Investing $30M in to Northstar-at-Tahoe, Vail Resorts is aiming to improve the “snow experience”. In addition to a new restaurant in the village, expect to see more shops (where you stupid tourists can spend your money on overpriced goods made predominately by sweatshop labor in the third world).
In addition to trinkets, t-shirts and tilapia, part of the money is allocated to a new high-speed chairlift and a 500-seat restaurant on the mountain. I don’t know what the current dining situation is like or whether a brand new restaurant is something that a majority of the clientele is really willing to pay for. As for the high-speed, well that’s fine & dandy but at the end of the day it’s just another cost that’s going to be built in to the price of your lift ticket or season pass.
I’m no Luddite. I love a high speed lift because that usually means more laps. And I like a nice dinner or pub experience as much as the next guy. But (perhaps) unlike the next guy, I don’t make my travel decisions based on these factors. Give me a fixed grip that gets me up the mountain without any crowds, a hamburger that doesn’t cost $14, and a cold PBR tallboy and it doesn’t get much better than that.

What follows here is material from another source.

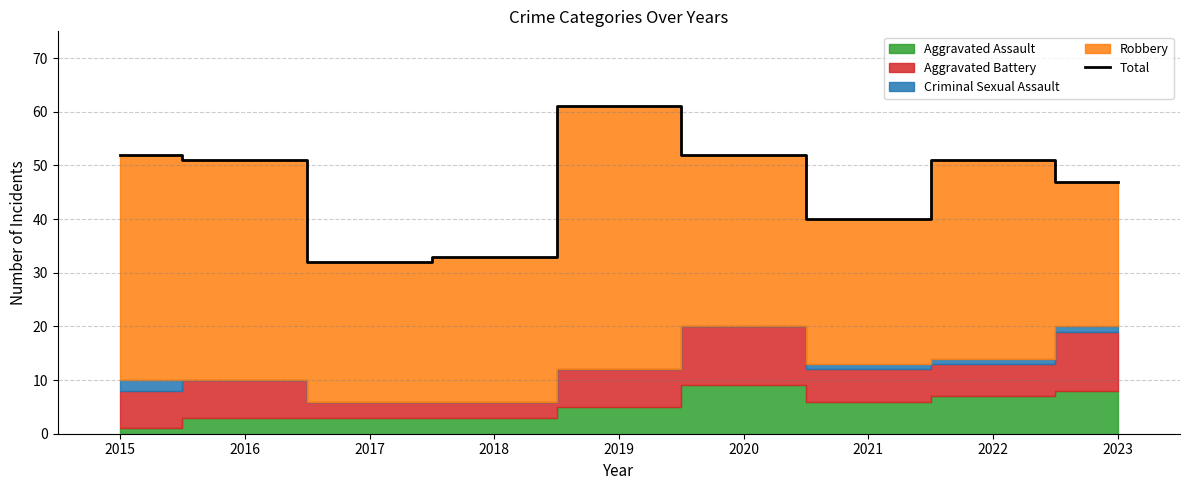

What is the value of the 8th point from the left?

51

Vail may be able to attract some new season pass holders with a glossy brochure highlighting the “new and improved” resort-at-wherever-you-are, but this just comes at the expense of some other mountain (available data show that skier-days is basically a zero-sum game). Improvements like these don’t benefit the sport of snowboarding or the sport of skiing. They don’t bring new skiers or riders to the mountain and help them fall in love with the snow experience which will ultimately grow the industry as a whole.
No. The focus on corporate profit, the zero-sum growth of the industry, prices going through the roof (a consequence of the “resort experience” arms race) has essentially put our sports beyond the reach of the average Joe. In the long run, the emphasis on the “resort experience” is bad for our sports.